By Umar Khan.
Tripoli, 2 November:
Three major groups of Libyan revolutionaries plan to mount fresh demonstrations outside the General National Congress building in Tripoli today after Asr prayers (around 4pm).
The Tajjamah el Watni Thuwar Libya (National Union of the Revolutionaries of Libya), Majlis Aala Thuwar Libya (High Council of Revolutionaries of Libya) and Itihad Saraiya Thuwar (Union of the Revolutionary Brigades) are demanding the removal of six ministers from Prime Minister Ali Zeidan’s cabinet. They allege the six — Foreign Affairs Minister Ali Al-Aujali, Justice Minister Salah Bashir Margani, Interior Minister Ashour Suleiman Shuwail, Health Minister Nurideen Abdulhamid Dagman, Culture Minister Habib Mohammed Al-Amin, and Religious Affairs Minister Abdulsalam Mohammed Abusaad — had links to the Qaddafi regime.
The cabinet was approved by the GNC on Wednesday. However, within hours, around 100 revolutionaries from different towns arrived in front of the GNC building to protest the inclusion of the six. Numbers later reached several hundred.
The demonstration resulted in scuffles with GNC security guards who shot their guns into the air in an attempt to intimidate the protestors. Leaders of the revolutionaries say that they came with the intention only of talking to the GNC members about their approval of the cabinet. They say they were humiliated when the members left by a back entrance.
Ahmed Ben Naji, who trained as a computer programmer and is a member of the Tripoli Forum of Professionals was one of the revolutionaries’ leaders who protested the cabinet approval.
Ahmed told the Libya Herald that they all came unarmed: “Initially there were only the leaders from different areas and we wanted to talk. There is absolutely no way we would carry firearms. Abu Ubeida, a known revolutionary from Zawiya, was on crutches as he still cannot walk freely.”
Ahmed says that despite the response from the security guards they stayed, insisting on speaking to GNC members. “The security guards were not disciplined at all. One of them told us that he would kill us if we entered the gate”, he claimed. “Then one of them fired shots in the air from a 23mm gun. We told them we had heard this more times than they could imagine — on the frontlines fighting Qaddafi forces. We were surprised that they wanted to scare us. We came here only to talk.”

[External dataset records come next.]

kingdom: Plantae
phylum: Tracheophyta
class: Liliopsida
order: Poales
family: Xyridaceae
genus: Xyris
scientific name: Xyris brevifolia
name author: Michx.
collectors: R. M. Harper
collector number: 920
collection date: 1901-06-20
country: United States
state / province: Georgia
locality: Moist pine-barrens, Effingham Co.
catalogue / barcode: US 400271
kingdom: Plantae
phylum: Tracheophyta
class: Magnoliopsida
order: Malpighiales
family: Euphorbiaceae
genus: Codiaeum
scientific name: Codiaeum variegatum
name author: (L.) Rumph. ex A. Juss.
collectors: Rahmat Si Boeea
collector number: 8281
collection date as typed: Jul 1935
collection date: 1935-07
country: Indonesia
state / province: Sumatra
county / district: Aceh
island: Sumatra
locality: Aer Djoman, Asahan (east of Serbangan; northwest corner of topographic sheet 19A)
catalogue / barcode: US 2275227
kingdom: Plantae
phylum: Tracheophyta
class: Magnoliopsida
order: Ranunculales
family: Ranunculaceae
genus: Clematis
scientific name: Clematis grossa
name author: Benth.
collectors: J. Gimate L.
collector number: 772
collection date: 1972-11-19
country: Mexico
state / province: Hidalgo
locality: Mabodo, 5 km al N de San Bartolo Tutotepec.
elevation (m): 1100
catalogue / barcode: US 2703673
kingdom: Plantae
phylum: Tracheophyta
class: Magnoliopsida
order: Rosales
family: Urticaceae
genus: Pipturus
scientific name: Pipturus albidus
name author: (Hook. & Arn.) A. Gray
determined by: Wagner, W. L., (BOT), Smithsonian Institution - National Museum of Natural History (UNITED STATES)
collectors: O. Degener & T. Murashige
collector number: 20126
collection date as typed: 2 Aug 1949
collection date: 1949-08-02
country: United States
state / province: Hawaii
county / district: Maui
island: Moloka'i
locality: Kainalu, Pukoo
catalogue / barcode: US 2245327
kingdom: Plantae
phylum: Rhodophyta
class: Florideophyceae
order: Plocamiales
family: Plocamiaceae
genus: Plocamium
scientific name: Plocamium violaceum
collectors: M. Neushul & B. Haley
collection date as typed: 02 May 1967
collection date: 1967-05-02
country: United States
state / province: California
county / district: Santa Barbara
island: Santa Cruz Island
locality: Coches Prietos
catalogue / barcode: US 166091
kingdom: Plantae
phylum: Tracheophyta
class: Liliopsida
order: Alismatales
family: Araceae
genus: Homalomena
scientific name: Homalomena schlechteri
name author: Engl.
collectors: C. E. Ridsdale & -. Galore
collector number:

He said that the guards later agreed to take a list of ten names who would then be allowed inside the GNC building to meet the members. However, they never heard any more.
“After giving the names, we waited for an hour before we were told by one of the GNC members that they all had left from the back entrance. We felt insulted. We had no intention other than to talk but they insulted the revolutionaries twice. First, by including ministers with ties to the former regime against whom we were fighting and lost our brothers and, secondly, by making us wait for the meeting and then leaving in a secret manner.”
Asked about the reason they besieged the GNC building, Ahmed says it was to demonstrate to Prime Minister Ali Zeidan and the GNC the lack of trust on the part of the thuwar.
“Revolutionaries can only be reintegrated into society when they feel that the revolution will not be betrayed. But then they appoint controversial people as ministers. This will not help anybody.”
As reports of the demonstration spread on Wednesday, numbers increased. “We were from Tripoli, Zawiya, Sabratha, Khoms and Gharian but later as the news about the cabinet and the protest reached our brothers, many came from different towns of Jebel Nafusa and Misrata, Emselata and other coastal areas.”
Ahmed says that later some GNC members appeared and we talked with them on the demands: “A few GNC members later came to talk with us including Mohamed Addurrat, Salaheddin Badi and Mohamed Abu Esnena and we explained our position to them.
“We never attacked the building, after the members left the GNC, we went in along with a GNC member to have a meeting. We were surprised later when some members said that it was an attack on the GNC or a try to overthrow the GNC. We just want them not to include former regime figures in the new cabinet.”
Yesterday, Thursday, over 100 vehicles belonging to revolutionaries were parked along the road next to the GNC buildings. The men themselves could be seen standing on both sides of the road eating and chatting although only 20 or so were in front of the GNC building and the adjacent Rixos hotel.
During the day, Prime Minister Zeidan met with a number of them to discuss the situation. According to sources who attended the meeting, he agreed to make changes in the cabinet.
“He asked us to provide him the profiles of independent people for the main ministries and some of the deputy ministers. The changes will be made in the soonest possible time. Discussions have already started”, said one of the revolutionaries who claimed to be present.
It has also claimed that the prime minister was earlier asked by the revolutionaries, when he was choosing his cabinet, to take them into confidence over the four ministries that affect them directly — Interior, Defense, Youth and Labour — but that he refused.
The six names the thuwar now oppose have been forwarded to the Integrity Commission.